Despite the market’s positive reaction, underlying concerns about the Eurozone economy persist. Germany’s business outlook has deteriorated, with the Ifo institute’s expectations index falling to 86.3 in September, its lowest since February, while the current conditions index dropped to a four-year low of 84.4. These disappointing figures, along with weak flash PMIs and declining business and consumer sentiment across the Eurozone, have fuelled expectations of a European Central Bank (ECB) rate cut in October. The probability of a cut, reflected in the OIS curve, has risen from 40% to 63% this week, despite opposition from some ECB officials. While ECB’s Muller acknowledged the potential for a rate cut, he warned that there may not be enough data to support a definitive decision by next month.

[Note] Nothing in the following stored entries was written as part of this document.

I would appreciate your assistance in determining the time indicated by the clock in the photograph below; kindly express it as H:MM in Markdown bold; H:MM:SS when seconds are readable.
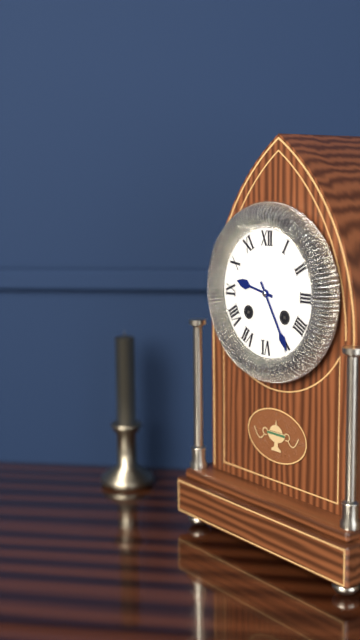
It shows **9:25**
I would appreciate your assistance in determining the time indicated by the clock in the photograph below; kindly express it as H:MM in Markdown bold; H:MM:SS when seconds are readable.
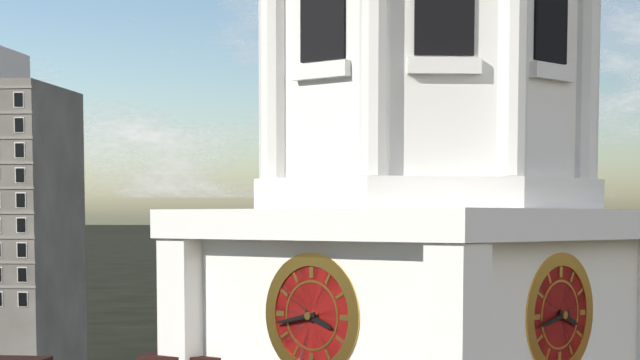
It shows **3:43**
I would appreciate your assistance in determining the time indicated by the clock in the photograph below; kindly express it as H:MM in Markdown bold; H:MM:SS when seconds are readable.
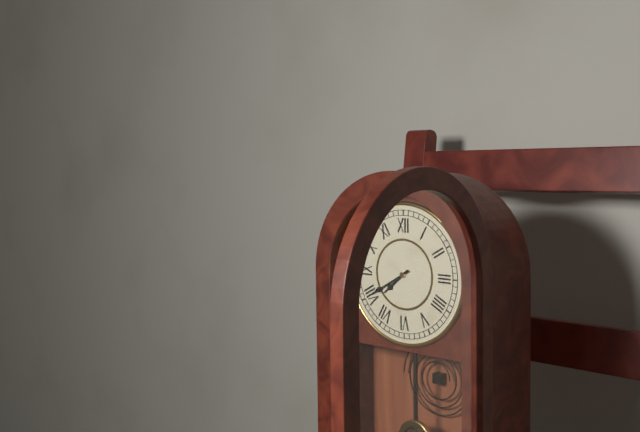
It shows **7:40**
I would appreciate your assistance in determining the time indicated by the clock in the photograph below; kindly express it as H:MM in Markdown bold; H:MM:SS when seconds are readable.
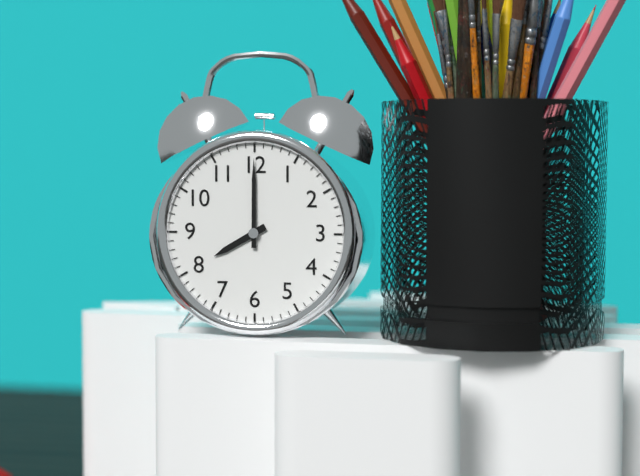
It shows **8:00**
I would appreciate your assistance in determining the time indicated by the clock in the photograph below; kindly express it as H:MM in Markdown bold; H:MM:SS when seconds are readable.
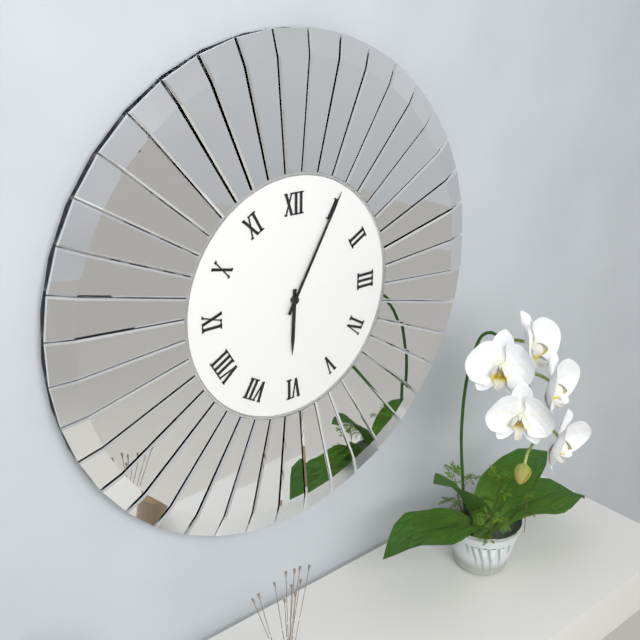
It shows **6:05**
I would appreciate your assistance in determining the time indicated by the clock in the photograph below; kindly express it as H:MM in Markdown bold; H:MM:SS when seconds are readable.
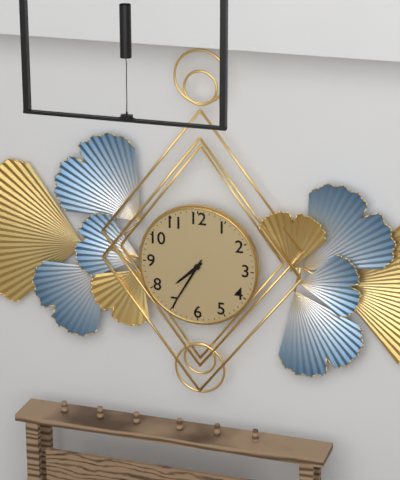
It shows **7:35**
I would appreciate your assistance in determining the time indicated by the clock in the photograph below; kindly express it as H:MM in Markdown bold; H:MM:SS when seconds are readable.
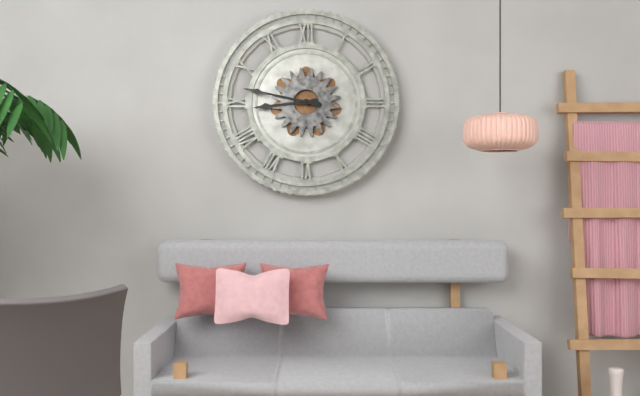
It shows **8:47**
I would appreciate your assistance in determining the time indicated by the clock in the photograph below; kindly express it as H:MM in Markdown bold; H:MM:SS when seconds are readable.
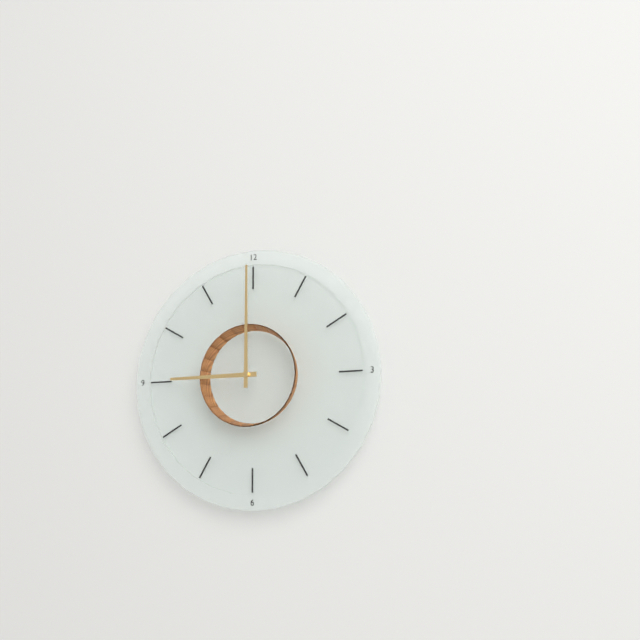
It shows **9:00**
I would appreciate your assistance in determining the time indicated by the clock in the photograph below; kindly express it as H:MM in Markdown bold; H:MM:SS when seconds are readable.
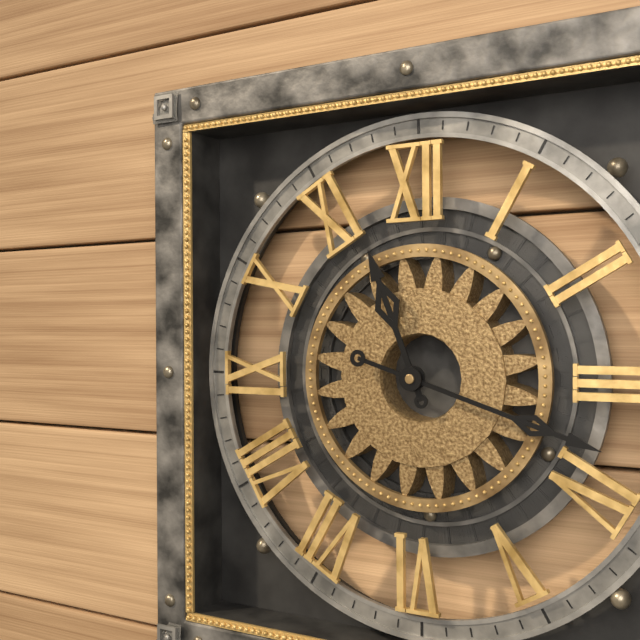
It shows **11:18**
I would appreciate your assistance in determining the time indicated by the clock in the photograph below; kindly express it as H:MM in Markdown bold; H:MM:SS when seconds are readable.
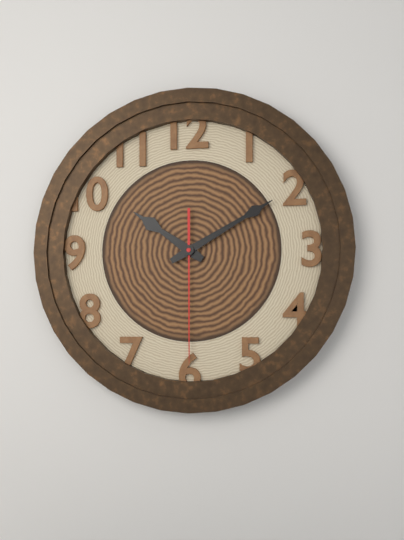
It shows **10:10:30**
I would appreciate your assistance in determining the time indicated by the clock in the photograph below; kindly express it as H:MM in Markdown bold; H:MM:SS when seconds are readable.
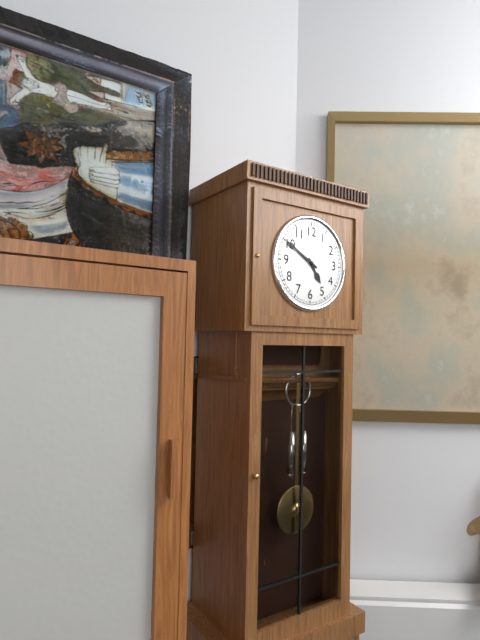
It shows **4:50**
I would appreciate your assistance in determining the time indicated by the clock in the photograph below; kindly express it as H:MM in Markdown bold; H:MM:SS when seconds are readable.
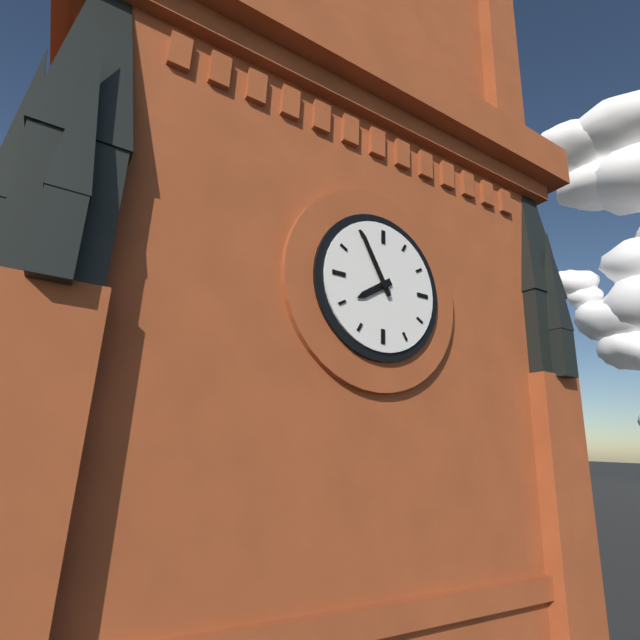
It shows **7:55**
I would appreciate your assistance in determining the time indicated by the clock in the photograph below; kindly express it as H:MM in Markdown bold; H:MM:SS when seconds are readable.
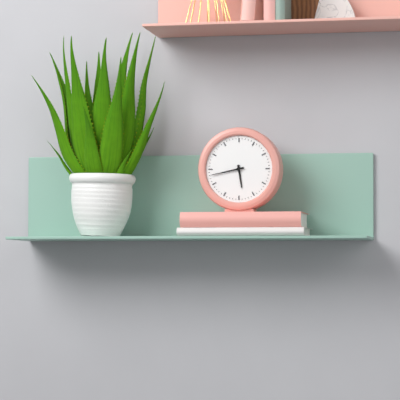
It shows **5:43**
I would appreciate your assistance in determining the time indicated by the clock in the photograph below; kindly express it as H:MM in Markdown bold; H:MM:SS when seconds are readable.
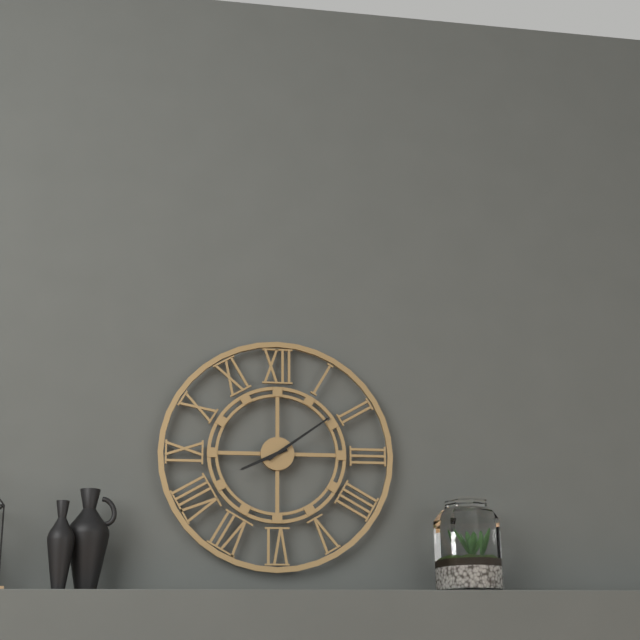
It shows **8:09**
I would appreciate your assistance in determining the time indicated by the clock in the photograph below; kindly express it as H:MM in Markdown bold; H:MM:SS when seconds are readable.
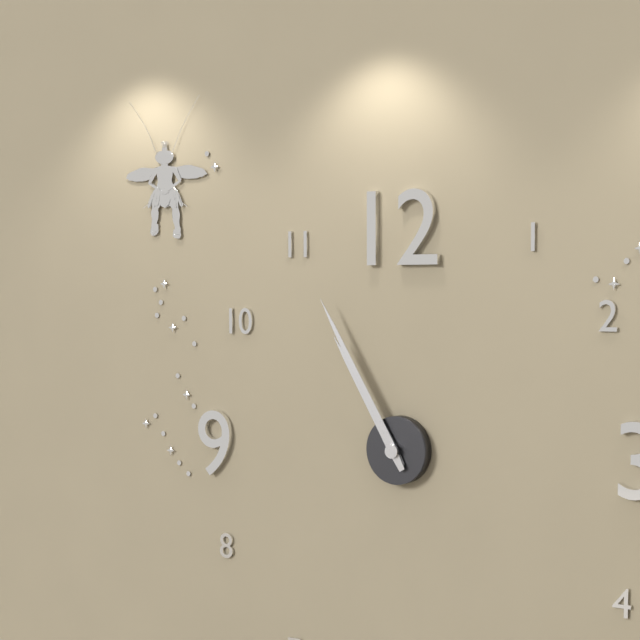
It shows **10:55**
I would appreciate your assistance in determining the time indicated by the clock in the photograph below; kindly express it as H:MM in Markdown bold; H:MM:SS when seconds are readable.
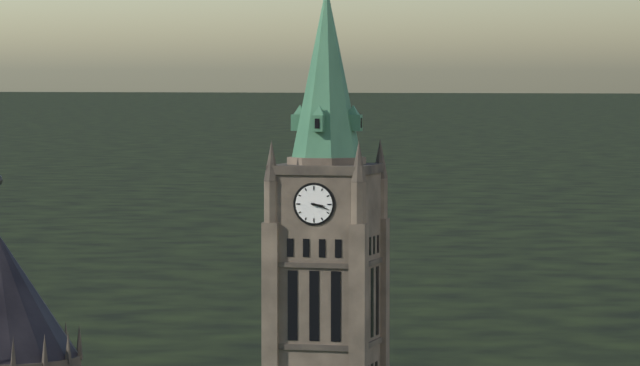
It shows **3:18**
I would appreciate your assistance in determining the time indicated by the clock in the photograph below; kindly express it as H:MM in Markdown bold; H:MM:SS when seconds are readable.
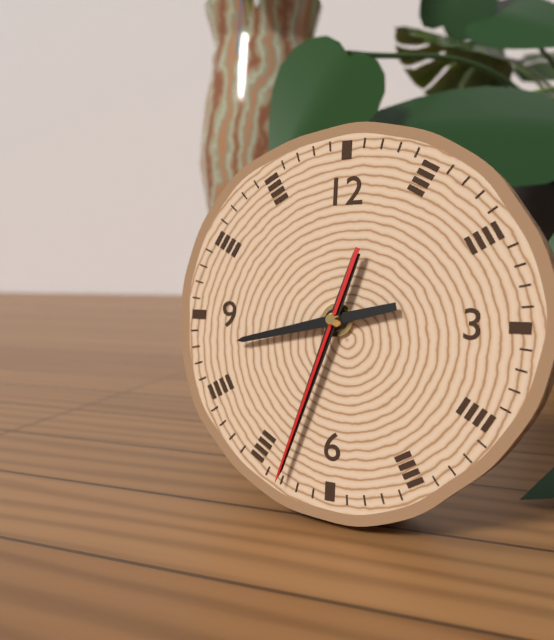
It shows **8:33:33**
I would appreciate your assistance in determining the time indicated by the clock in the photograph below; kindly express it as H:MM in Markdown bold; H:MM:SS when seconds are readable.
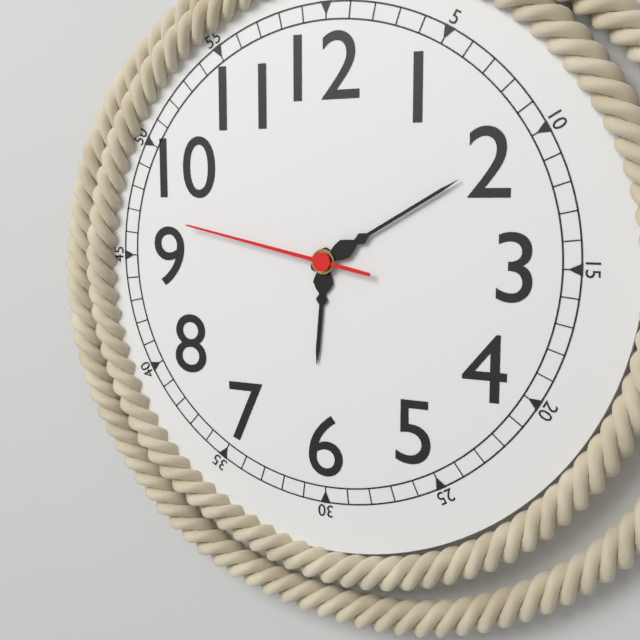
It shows **6:10:47**
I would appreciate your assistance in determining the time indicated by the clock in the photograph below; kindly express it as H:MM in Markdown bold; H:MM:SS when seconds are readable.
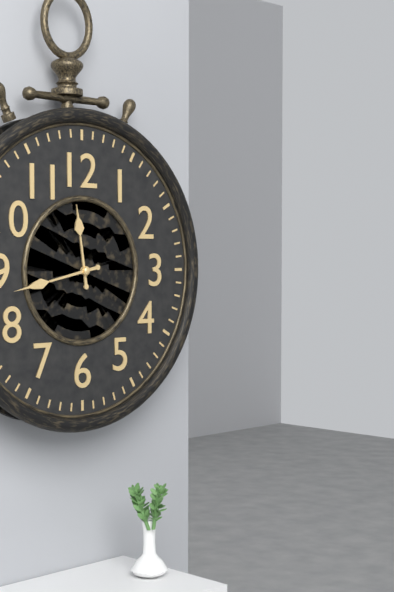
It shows **11:43**
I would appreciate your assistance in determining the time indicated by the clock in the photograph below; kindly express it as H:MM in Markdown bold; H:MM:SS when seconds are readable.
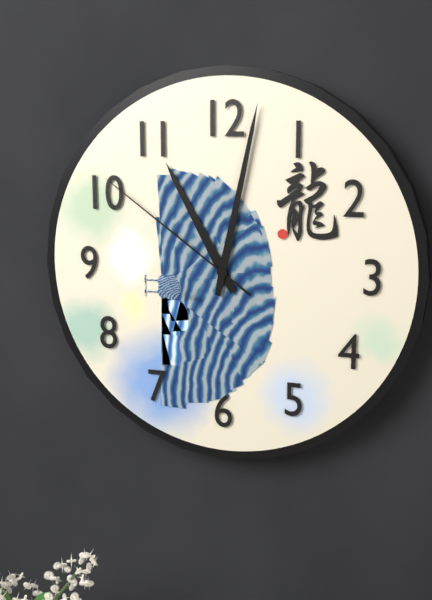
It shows **11:02:51**
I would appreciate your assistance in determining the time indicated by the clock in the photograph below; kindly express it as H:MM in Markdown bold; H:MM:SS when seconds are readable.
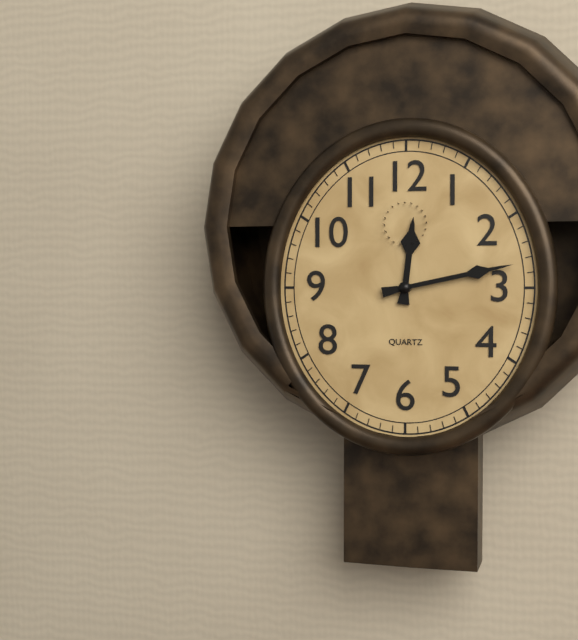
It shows **12:13**
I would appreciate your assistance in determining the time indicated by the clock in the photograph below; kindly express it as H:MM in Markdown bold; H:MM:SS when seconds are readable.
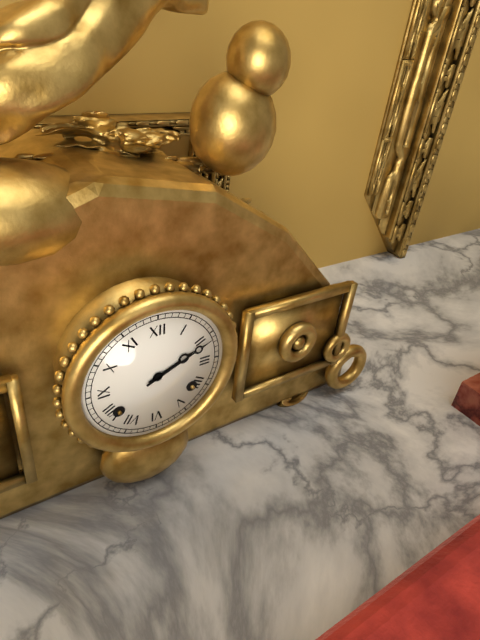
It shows **2:11**
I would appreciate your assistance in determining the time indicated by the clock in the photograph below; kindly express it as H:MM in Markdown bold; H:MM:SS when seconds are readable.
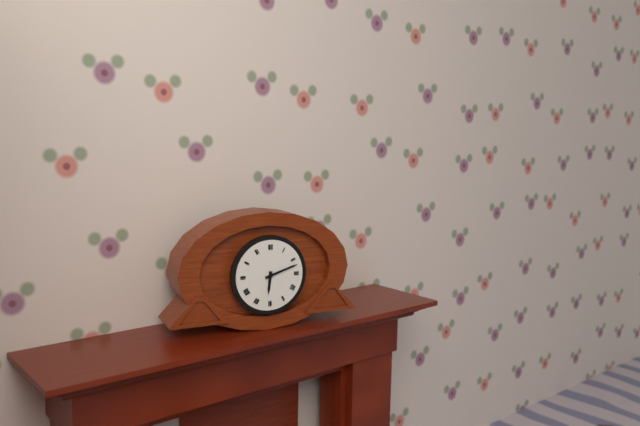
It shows **6:12**
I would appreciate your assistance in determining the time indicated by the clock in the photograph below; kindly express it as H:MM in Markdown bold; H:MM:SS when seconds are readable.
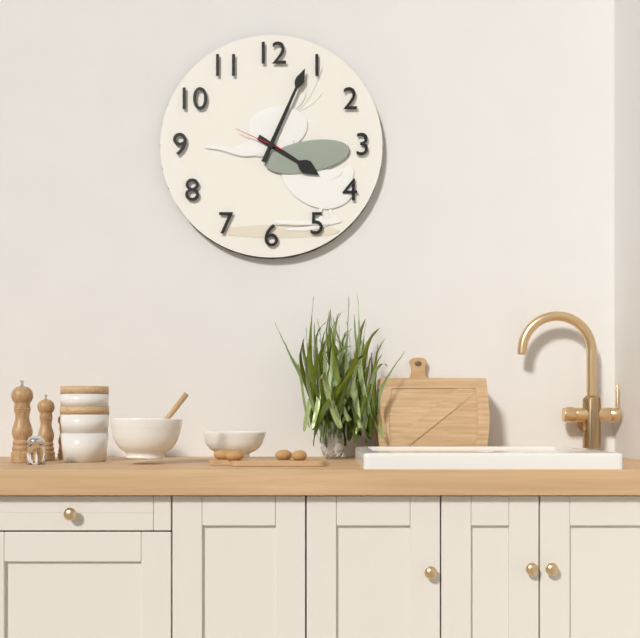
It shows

Adding to the euro’s challenges is political uncertainty in France. The 10-year OAT-Bund yield spread has widened to 78 basis points, the highest since August, as investors grow concerned over France’s delayed budget and the threat of a no-confidence vote. Prime Minister Barnier’s government faces an October 1 deadline to submit the budget for parliamentary debate, with potential for further political instability. Additionally, Fitch and Moody’s are set to review France’s fiscal health on October 11 and 25, following an earlier downgrade by S&P Global. These factors are contributing to a higher risk premium for French debt and could weigh on the euro in the weeks ahead.